Насчёт «большой родни» – тут, очевидно, молодая поэтесса имела в виду земляков. А «смех сквозь слёзы» – ни прибавить ни убавить. Правда. У меня уже есть биография, говорила она, и, помню, добавляла, что это – как морозный розовый рассвет на белых палатках в тайге. О своей семье распространяться не любила. И лишь однажды, когда мы распили на ночь глядя две бутылки «Киндзмараули» в моей общежитской комнатке, вдруг стала, закрыв глаза, вполголоса рассказывать о чувстве собственного достоинства всё-таки не столь уж многочисленной её родни, о своём отце Александре Александровиче, потомке ссыльных поляков, которые дерзнули заявить о себе в 1830-м, чьё восстание совпало с холерными бунтами в Центральной России, и матери, Лидии Ивановне, ведущей род, по-моему, от декабристов Дмитриевых, обладательнице тончайшего эстетического вкуса, об уникальной домашней библиотеке, собранной в течение многих десятилетий, о первых Светланиных стихотворных публикациях в газетах и неожиданном письме от Александра Прокофьева – с такими словами, как «ты самородок» и «у тебя золотые горизонты», а также с предложением встретиться в Москве.

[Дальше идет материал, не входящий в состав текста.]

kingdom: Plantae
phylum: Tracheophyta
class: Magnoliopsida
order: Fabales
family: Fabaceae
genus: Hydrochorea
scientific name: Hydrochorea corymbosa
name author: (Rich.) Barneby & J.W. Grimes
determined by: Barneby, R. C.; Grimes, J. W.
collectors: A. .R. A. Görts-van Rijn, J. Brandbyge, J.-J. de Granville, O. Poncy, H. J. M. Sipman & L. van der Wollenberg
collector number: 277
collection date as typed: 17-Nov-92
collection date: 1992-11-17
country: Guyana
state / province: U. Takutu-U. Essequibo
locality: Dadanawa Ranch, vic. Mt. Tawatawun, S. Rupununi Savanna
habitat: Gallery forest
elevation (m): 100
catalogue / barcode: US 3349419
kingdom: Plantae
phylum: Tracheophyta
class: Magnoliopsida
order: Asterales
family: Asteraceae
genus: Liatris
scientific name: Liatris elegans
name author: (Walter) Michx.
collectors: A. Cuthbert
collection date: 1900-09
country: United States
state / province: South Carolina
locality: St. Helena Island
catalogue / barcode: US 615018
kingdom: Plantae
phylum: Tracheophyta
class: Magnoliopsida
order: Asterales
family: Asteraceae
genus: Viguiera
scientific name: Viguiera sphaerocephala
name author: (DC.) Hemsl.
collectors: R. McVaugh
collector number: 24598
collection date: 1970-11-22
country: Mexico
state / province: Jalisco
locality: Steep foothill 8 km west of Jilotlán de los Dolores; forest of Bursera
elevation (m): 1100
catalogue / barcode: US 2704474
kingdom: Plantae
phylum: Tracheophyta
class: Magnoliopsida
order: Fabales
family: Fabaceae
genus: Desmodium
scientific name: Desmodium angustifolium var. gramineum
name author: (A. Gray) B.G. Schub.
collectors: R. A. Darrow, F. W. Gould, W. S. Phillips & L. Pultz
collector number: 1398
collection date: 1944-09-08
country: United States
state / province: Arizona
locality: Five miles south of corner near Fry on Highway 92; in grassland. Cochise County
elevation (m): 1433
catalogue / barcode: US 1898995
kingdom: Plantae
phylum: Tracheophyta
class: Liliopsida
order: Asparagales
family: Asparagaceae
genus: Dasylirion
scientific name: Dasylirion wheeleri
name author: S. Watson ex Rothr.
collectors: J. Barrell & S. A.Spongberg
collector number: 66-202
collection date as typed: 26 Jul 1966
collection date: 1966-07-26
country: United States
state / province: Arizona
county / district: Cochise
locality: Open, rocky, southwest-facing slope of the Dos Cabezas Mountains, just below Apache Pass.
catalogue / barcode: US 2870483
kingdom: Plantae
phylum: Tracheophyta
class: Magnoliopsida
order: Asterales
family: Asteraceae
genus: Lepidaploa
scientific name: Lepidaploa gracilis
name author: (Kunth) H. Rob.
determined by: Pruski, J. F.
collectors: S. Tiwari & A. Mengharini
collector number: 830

Но о встречах с Прокофьевым – молчок, ни слова. «На этой теме – табу», – говорила она.
Через целую жизнь в «Кудеярском эпилоге» я пытался хоть как-то воскресить её облик в Наталье из Шемякинского рода, с которой моему герою, Илье Невьянцеву, довелось сблизиться на войне, в Афгане, и образ этот был начисто лишён слащавости.
Наталья говорит: «Или я не нравлюсь тебе?»
Он отвечает: «Нравишься. Больше, чем нравишься. Я тебя полюбил. Увидел – и полюбил. Вот беда в чём…» И дальше – она: «Полюбил? Какая же здесь беда? Это замечательно. Меня никто никогда не любил. Гладили как соболька, а пальцы берегли: зубов боялись». И ещё дальше: «При яростных вспышках молний ты совсем не такая, хотя и кажешься девочкой, скуластенькой девочкой. Ну так кто же ты? Скажи. Ещё есть время. Или его уже нет? Но ты, конечно, не скажешь… Молнии, одна за другой, выхватывают из темноты твои плечи, твои ключицы, нежный, уходящий в тень изгиб бедра, матовое свечение колена».
Мой герой просит:
«– Не уходи никуда. Сядь. Ты и вправду северянка?
– А разве не видно? Вся – в мать. Она хоть и крещёная была, а верила, что любая вещь обладает душой.
– Я тоже верю, – признался Невьянцев. – И у меня такое же чувство.
– Такое, да не такое. Для этого в семье охотников родиться следует. Моя мать, Абакаяда, не сомневалась, что у рек, у тайги, у зверей свои хозяева имеются. Д
– А ты-то сама просишь?
– Может, и прошу, Илюшенька. Может, и прошу. Нас обращали в христианство, мы на иконы крестились с давних пор, а поглубже заглянешь – язычники. Что со мной отец только ни делал – не выбил дури этой… Я – таёжница-охотница. От меня соснами должно пахнуть…»
Светлана и позже признавалась:
В «Кудеярском эпилоге» я был, пожалуй, не так уж далёк от истины, хотя мать Светланина, отнюдь не Абакаяда, замечательная Лидия Ивановна, учительствовала, преподавала русский язык в школе, где директорствовал её муж, Александр Александрович, втайне гордившийся тем, что он – из ссыльных («кровь поляка седого и татарская кровь»), и всё это – «над Витимом угрюмым, над таёжною далью», в центре Ленского золотопромышленного района, в Бодайбо. И отец, и мать в Гражданскую были на стороне «белых», у Колчака – это в тридцатых годах и заставило их бежать в глубинку из Иркутска.
«Проталины» привлекли любителей поэзии сразу же. А ведь это маленькая, совсем маленькая книжечка: в ней всего пятьдесят стихотворений. Чем же эти стихи тронули души читателей? Не сомневаюсь: не «сибирской темой», а самоцветным словом, его звучанием, магией, приобретённой в распадках, в тайге, в разгадке тайн Байкала, Саян и сибирских рек, которые наделили её жизнестойкостью и, увы, «пересыльной, нелёгкой судьбой», которая подспудно не давала ей покоя. Она заявила, что, найдя себя, уже не изменит себе.